*Work instructions*: Copy every line of text in the records below word for word, leaving the pictures out of your answer.

+---+

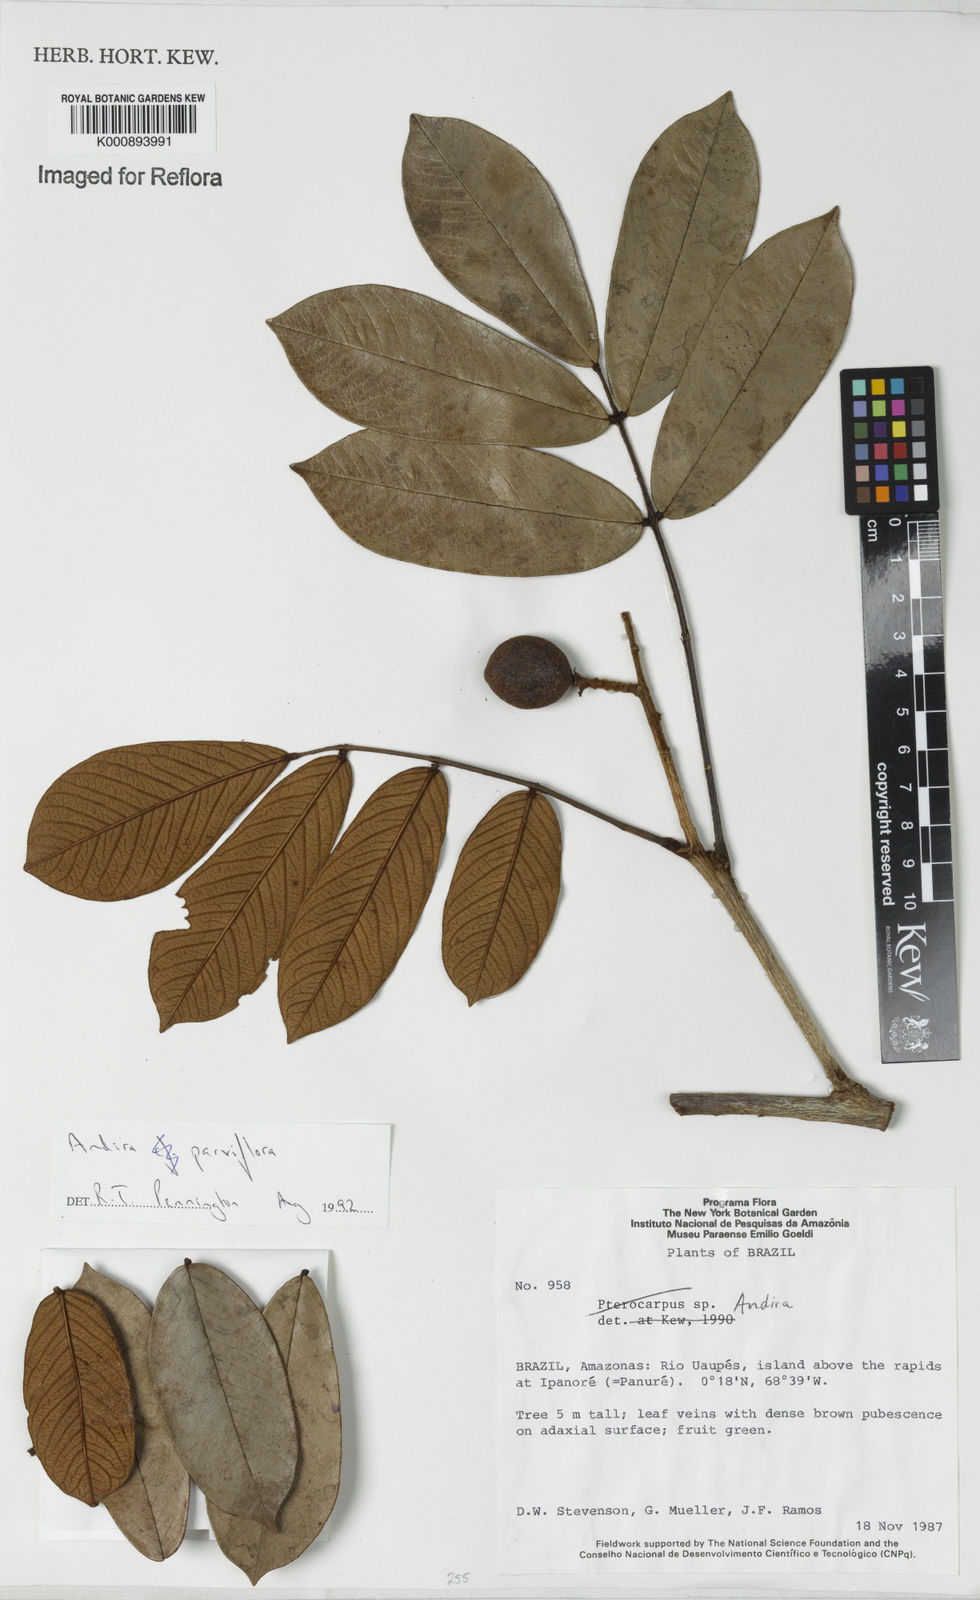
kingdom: Plantae
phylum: Tracheophyta
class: Magnoliopsida
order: Fabales
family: Fabaceae
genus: Andira
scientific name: Andira parviflora
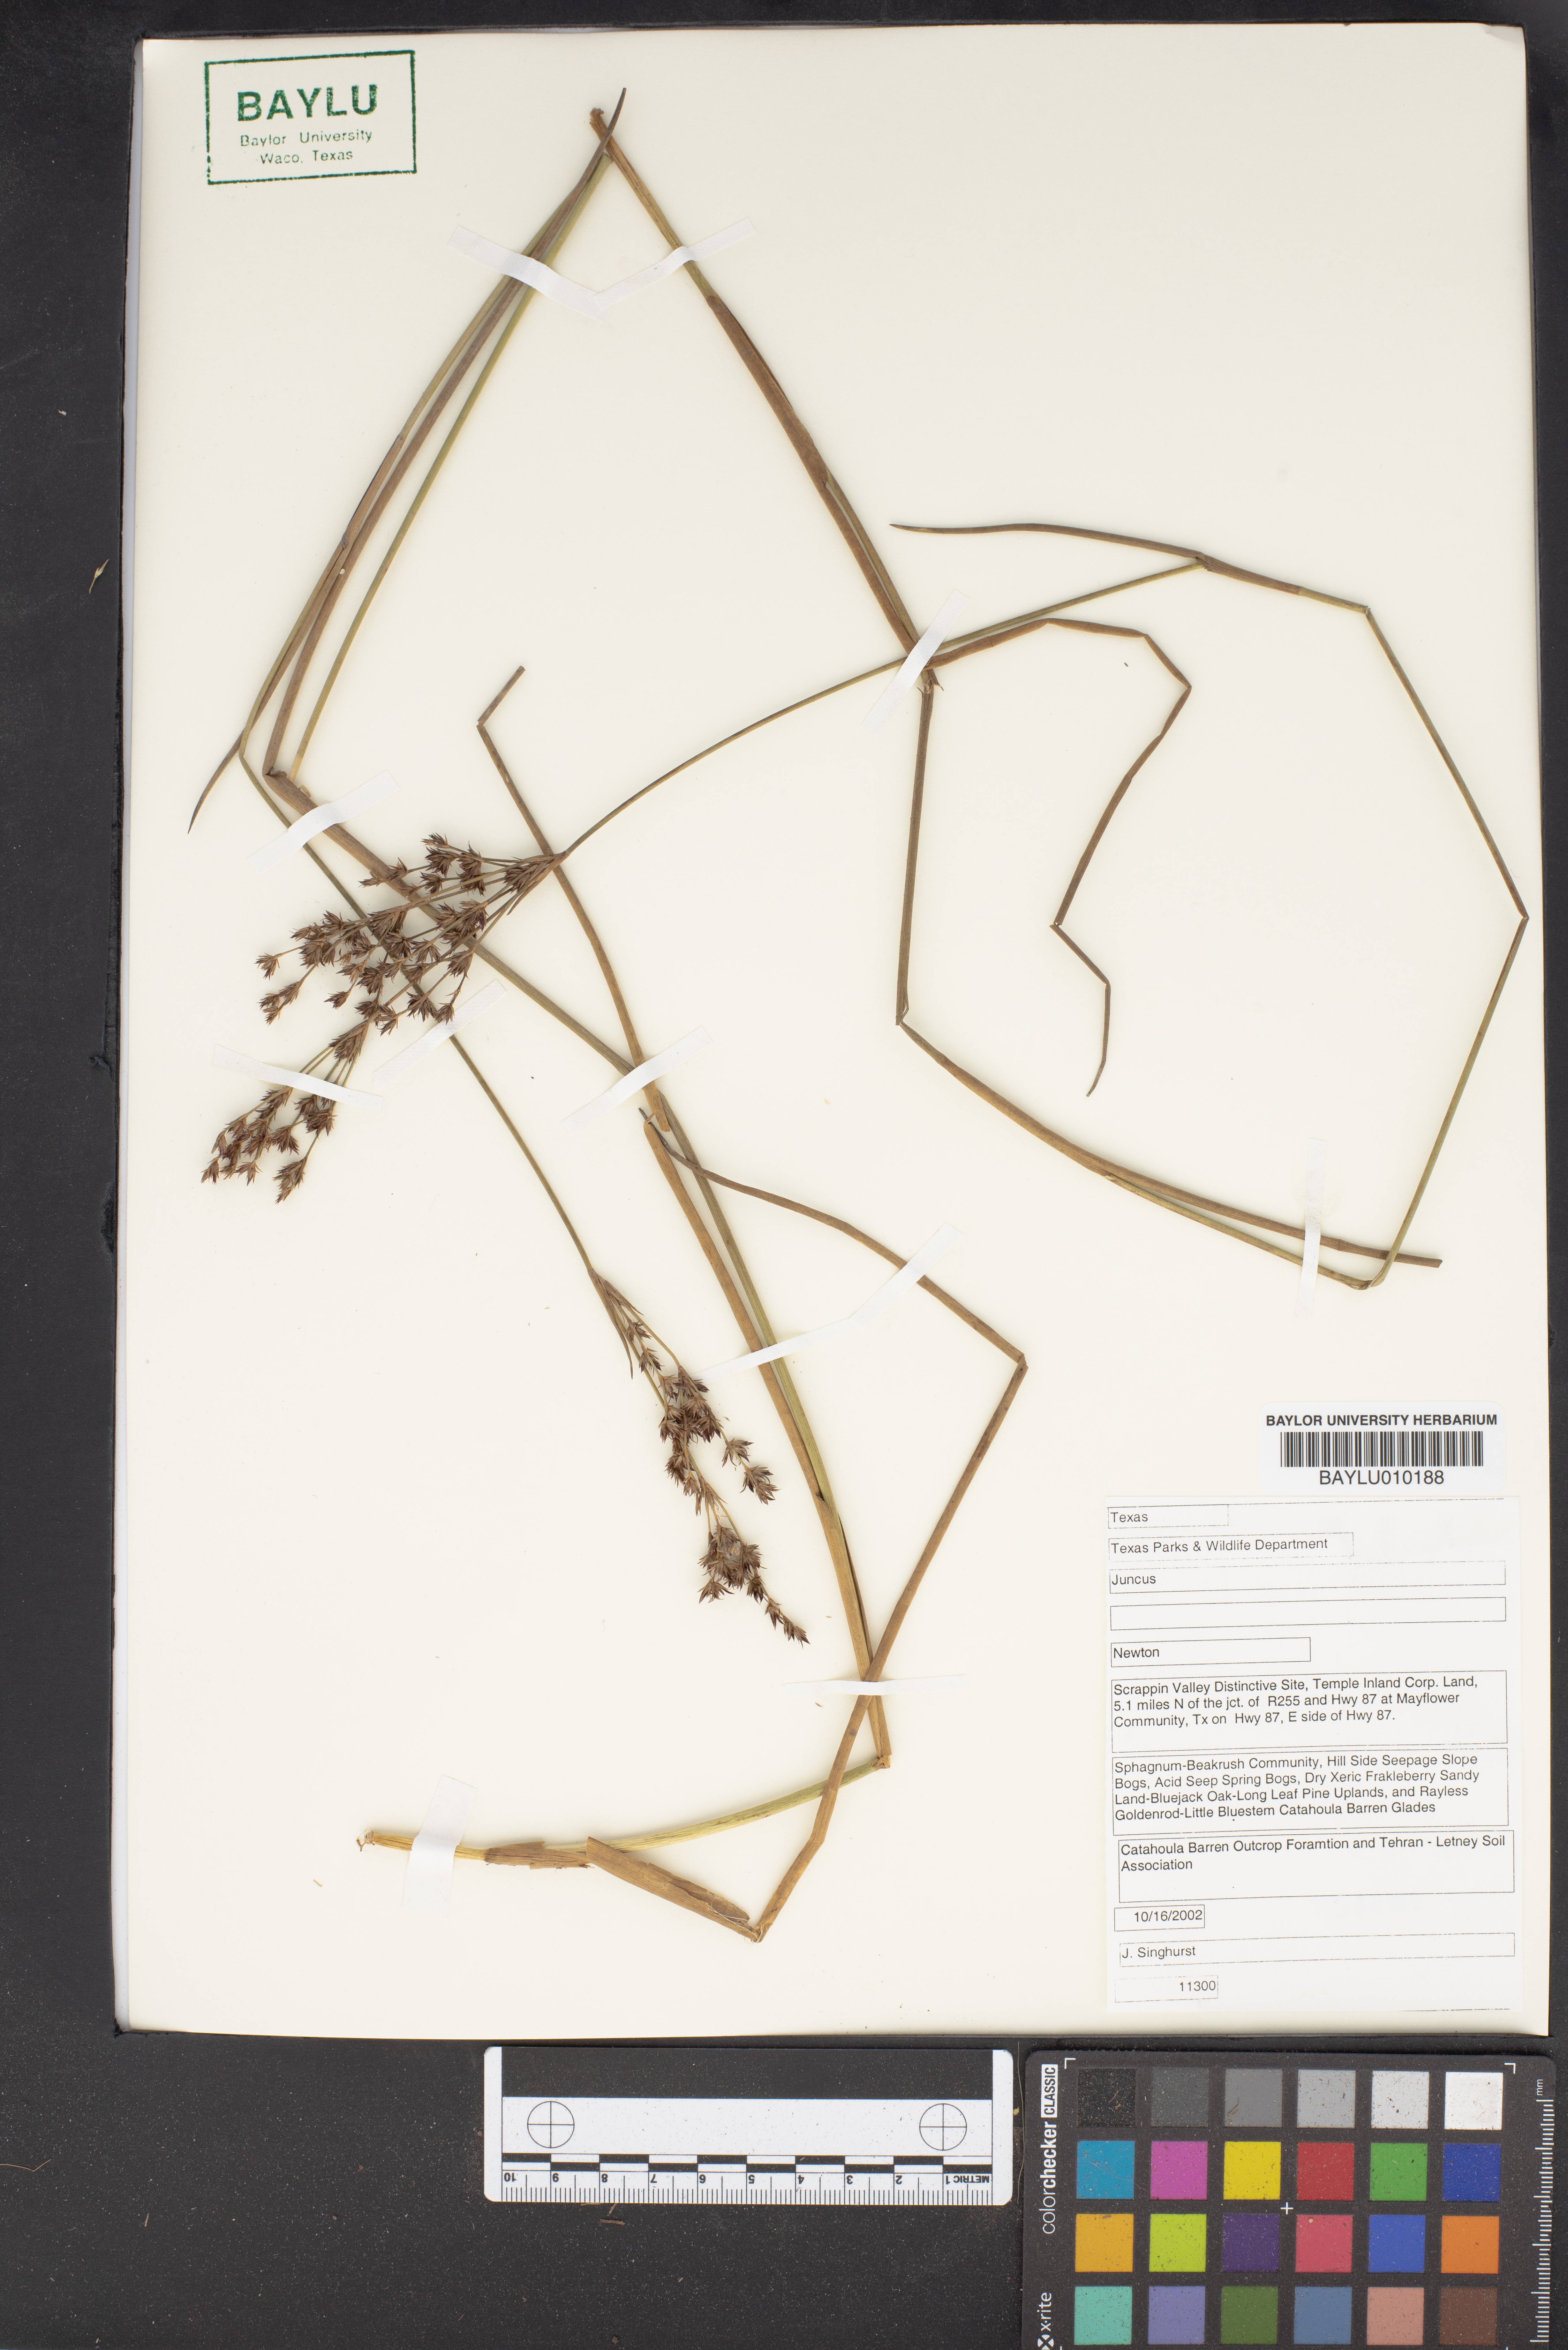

+---+

*The response*:
kingdom: Plantae
phylum: Tracheophyta
class: Magnoliopsida
order: Fabales
family: Fabaceae
genus: Andira
scientific name: Andira parviflora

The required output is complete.